Threading a Four-Dimensional Needle

I’m following my colleagues’ footsteps (slowly but surely) in blogging about our experiences collaborating and developing the summer cMOOC of UNIV 200.  Among many other things (barring his disdain for Garamond), I share Jason Coats’s excitement for stretching conceptual space beyond our weekly group meetings to help continue mapping out what’s soon to come for the course.  I’m very lucky to be a part of a team of colleagues who care about enhancing student learning and engagement so much, and in unique ways.  So the more chances we get to see the intersecting and branching points of our work together, the better.
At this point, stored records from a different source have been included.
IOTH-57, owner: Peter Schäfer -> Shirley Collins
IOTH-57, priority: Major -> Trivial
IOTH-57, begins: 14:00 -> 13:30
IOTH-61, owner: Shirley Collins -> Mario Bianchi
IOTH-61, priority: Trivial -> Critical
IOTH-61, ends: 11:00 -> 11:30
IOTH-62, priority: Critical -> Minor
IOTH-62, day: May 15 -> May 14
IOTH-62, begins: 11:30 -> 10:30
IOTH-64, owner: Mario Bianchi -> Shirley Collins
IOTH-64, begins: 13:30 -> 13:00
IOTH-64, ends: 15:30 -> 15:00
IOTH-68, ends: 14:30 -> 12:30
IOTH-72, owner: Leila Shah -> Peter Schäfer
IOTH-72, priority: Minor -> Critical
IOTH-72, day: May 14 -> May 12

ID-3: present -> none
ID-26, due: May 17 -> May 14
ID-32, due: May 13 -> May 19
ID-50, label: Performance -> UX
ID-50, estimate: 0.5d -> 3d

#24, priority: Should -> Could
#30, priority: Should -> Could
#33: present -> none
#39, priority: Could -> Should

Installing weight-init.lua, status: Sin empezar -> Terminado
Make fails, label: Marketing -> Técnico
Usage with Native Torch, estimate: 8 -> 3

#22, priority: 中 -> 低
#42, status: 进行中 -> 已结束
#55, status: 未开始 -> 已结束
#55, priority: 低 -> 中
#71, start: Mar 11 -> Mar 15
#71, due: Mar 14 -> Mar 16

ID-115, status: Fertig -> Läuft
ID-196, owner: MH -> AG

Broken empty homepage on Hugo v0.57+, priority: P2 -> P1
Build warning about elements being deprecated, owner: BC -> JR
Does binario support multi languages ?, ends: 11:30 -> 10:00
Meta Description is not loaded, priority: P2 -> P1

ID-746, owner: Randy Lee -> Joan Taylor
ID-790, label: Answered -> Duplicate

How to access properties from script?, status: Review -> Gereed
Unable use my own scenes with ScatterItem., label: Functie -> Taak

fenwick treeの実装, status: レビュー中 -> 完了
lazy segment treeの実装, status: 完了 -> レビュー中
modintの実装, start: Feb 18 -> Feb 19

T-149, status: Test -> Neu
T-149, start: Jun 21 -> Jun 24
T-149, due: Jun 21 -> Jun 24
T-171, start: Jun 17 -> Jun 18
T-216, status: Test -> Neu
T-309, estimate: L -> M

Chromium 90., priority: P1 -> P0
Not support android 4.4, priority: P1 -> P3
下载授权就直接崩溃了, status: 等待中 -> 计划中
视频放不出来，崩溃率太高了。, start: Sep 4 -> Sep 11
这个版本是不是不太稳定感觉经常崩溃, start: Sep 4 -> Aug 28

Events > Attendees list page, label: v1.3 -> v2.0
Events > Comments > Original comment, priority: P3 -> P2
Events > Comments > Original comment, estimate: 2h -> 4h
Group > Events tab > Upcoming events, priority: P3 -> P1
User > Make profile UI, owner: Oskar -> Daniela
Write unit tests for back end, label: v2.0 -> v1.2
My goal for our work together on the cMOOC is to continue trying to find ways to engage students in the classroom: to get them to care about their work, independently and collectively, and to work together to make it happen.  It’s all-too-common that writing gets seen as something done in isolation with a fixed beginning and end, where the writer moves through all of the work alone, completes it, and moves on.  Drop the mic and walk away.  This is problematic for a course that privileges teaching the process of writing and getting students to understand the importance of this process when developing their own projects, both for the specific writing class (like UNIV200) and beyond. The problem, though, isn’t (necessarily) that such students aren’t engaging in a process of writing–they are. What’s at issue here is how process should be understood, and what it may be missing. Successful students can compile research and write fine essays while lacking any investment with the material, or the class itself, because they only want to get a grade and get out.  I’m sympathetic to this (it’s how I tried to operate in any stat class my entire life), and think that we have to be as instructors: some things just aren’t enjoyable for some people.   Though, we should try our best to teach process where investment in one’s own work and caring about other students’ projects are next to impossible to avoid: where students have every opportunity to always dig deeper into their work and can’t help but work together to see how and why they should, and how nothing is ever really finished because of it.

I know that I am not saying anything others haven’t thought before.  Though, I am curious to find new ways to achieve this kind of climate in the classroom and figure out more on how the internet can allow for such collaboration and engagement.  Jason and I have had a lot of success using online tools in the classroom to augment student collaboration and progress this semester.  We were already collaborating  with our respective courses, though particular interests were sparked last summer when we began thinking about how we could gamify UNIV200 in an attempt to make it more engaging and interactive for students–an attempt to show how research and writing can be really cool.  We started drafting outlines of what a gamified UNIV200 could be, and how it could look online.  Important premises were that students had to select an initial initial topic of interest we established (created around disciplinary focuses), and that they would work in groups throughout given these shared interests (who picked what).  We started meeting with VCU’s Center for Teaching Excellence, particularly with Joyce Kincannon  and Stan Anamuah-Mensah, to workshop ideas and discuss possibly platforms/media worthwhile to pursue.   Our colleague Jennifer Roudabush quickly joined the group and we began talking about how specific tools could be used in a total online setting, as as well as how to best deliver course information to students.   After sketching major portions of the course given the expected assignments and outcomes, we realized that (1) the course we were designing had very little to do with gamification, and (2) everything we were doing could be implemented in a physical classroom.

This spring semester has been a go at how a lot of it could work.  More on some of those things in the days to come.

I will say now that, from this experience, it’s very clear that we can build classes for our students that get them to work together to forward everyone’s thinking.  Students can use online tools and spaces to simultaneously build and be resources for each other.  They can collectively compile sources and notes for research.  They can map out ideas in cohering webs rather than foundational lines.  They can engage in a process of continuous connecting, conversing, and questioning.

Hopefully with this and the work this summer, we can get students to understand that their work can always be something more: something four-dimensional that can pave the way for new students to follow.